How To Read Now by Elaine Castillo

Updated: Jun 21




So much of this book resonated with me. Especially Castillo’s argument on reading as empathy building. Many of us raised in U.S. school systems with a steady diet of literature by white authors know we weren’t assigned those books for the purpose of building empathy for white folks. They were meant to be universal tales while books by and about non-white folks were deemed more niche or with the focus of specifically addressing race. 


This brings me to a part that I have conflicted thoughts on: positive representation. Castillo shares that she hates the idea of positive representation, “because when art gets made to check a box for positive representation, you feel it–you feel its intellectual limits...its flat affect where a complex emotional life is supposed to be.” She believes that the complicated nature of people doesn’t “matter to positive representation art.” While I agree that this is an issue, I do also think this take is kind of a sweeping generalization. My main issue is with the way that Castillo seems to use “positive representation” and “representation matters art” interchangeably. I wish that she defined each of those. In my opinion, representation is most powerful (for underrepresented groups) when it displays our complexities, our dreams, and our experiences. However, I still see value in “positive representation” for the opportunities to see ourselves as our own heroes, outside of the reality of our oppression. (Sometimes I just want to be the princess warrior in a made-up kingdom with magic and elves!) Don’t get me wrong, I’m completely aware of the ways in which this has led to films like The Green Book, and the whole “you’re one of the good ones” mentality. I just think that there’s a difference between “representation matters art” created by and for BIPOC and this same art created for white audiences. One example of a “representation matters” film that warmed me was Moonlight. It gave space to Black gay life in the South and allowed Black men to be depicted in a multitude of ways, including vulnerable. My hope is to see this conversation play out with more nuance and clarity.

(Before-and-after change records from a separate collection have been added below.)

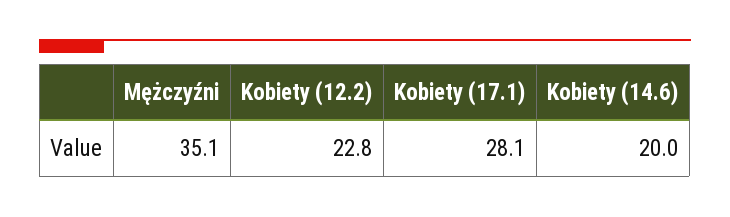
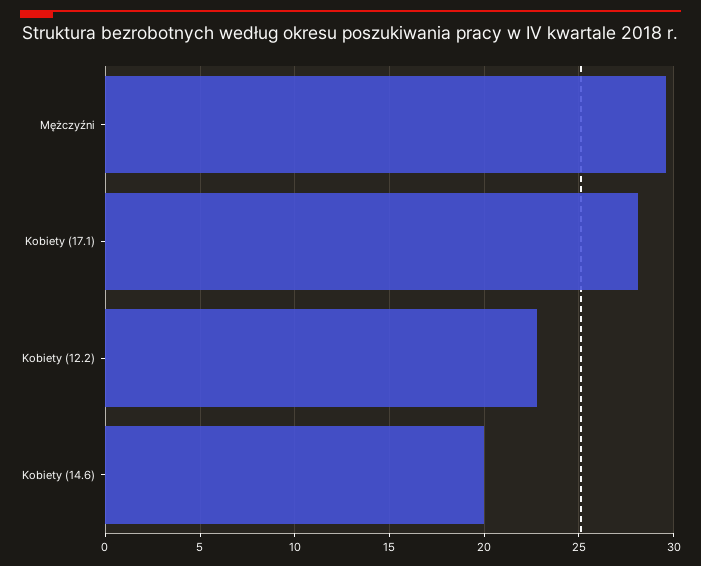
Mężczyźni: 35.1 -> 29.5

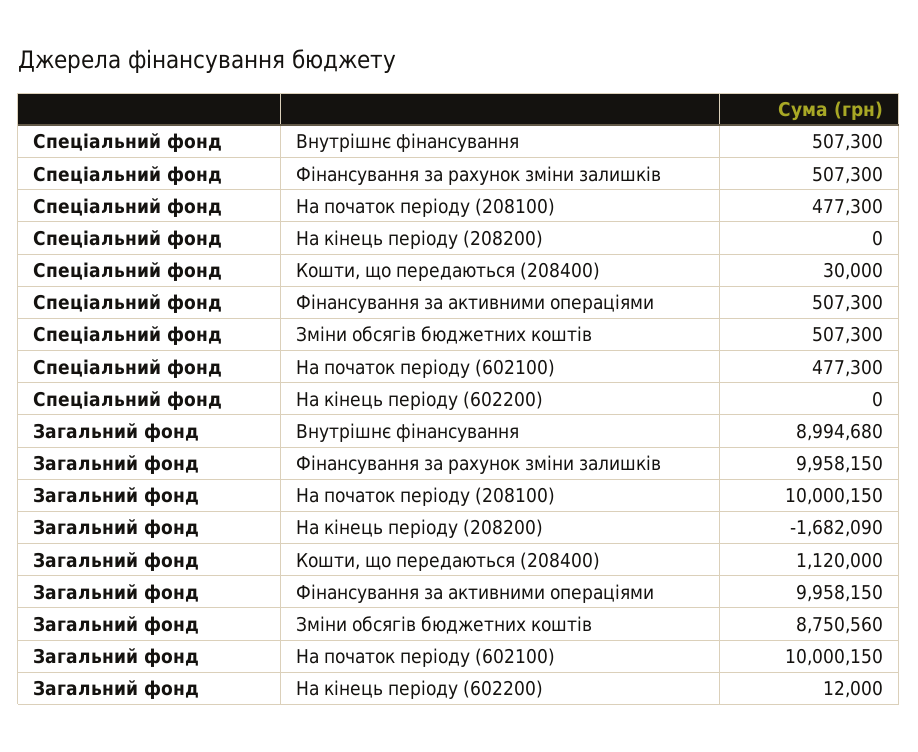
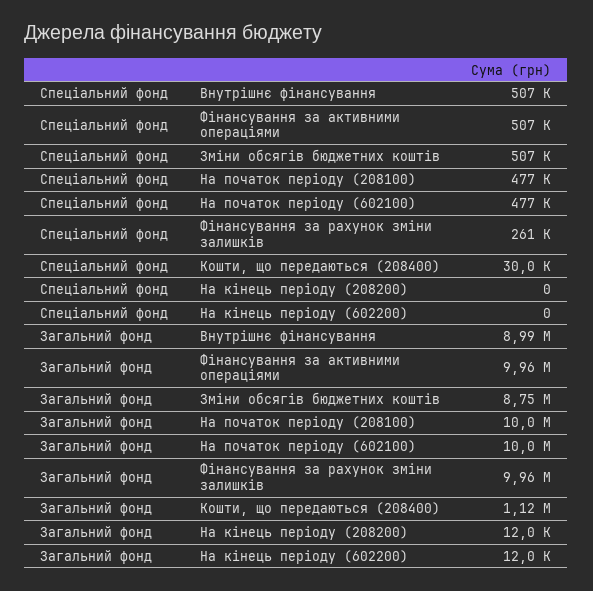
Спеціальний фонд, Фінансування за рахунок зміни залишків: 507300 -> 261000
Загальний фонд, На кінець періоду (208200): -1682090 -> 12000

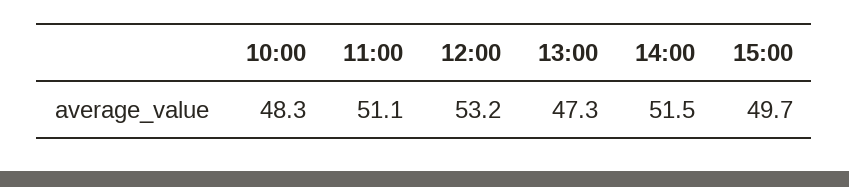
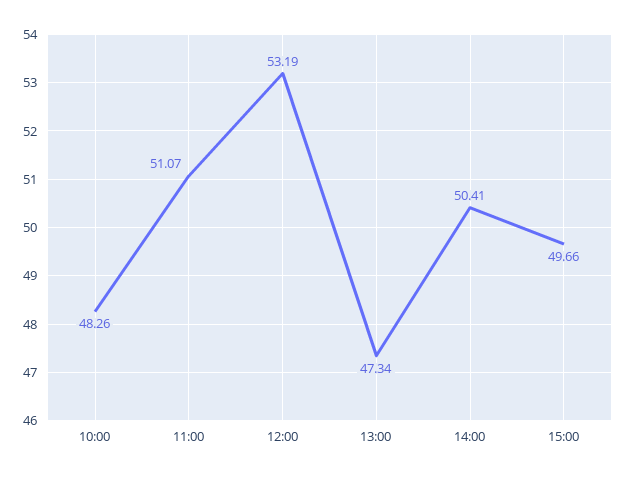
14:00: 51.5 -> 50.41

Aside from this point, I found a lot of these essays to be empowering and incredibly insightful. The section on “The Limits of White Fantasy” is one of my favorites, I think. Despite the fact that I wasn’t familiar with about a third of the literary works that Castillo references and critiques, I still understood her critiques because she did a wonderful job of setting the scene and giving a brief overview of each piece. If you get to a part that you can’t relate to or aren’t familiar with the content she’s discussing, just keep reading. You will understand by the end.


Although How to Read Now is not meant to be an educational tome for white folks, Castillo often connects her critiques with observations of white supremacy, racial minorities as well as historical events, which I expect is pretty enlightening for many readers. Her works cited section is 19 pages long! This book was meant to push its readers to think more critically about our reading culture and it absolutely accomplished that for me.

Which is why How to Read Now by Elaine Castillo is one of my favorite books of 2024, thus far!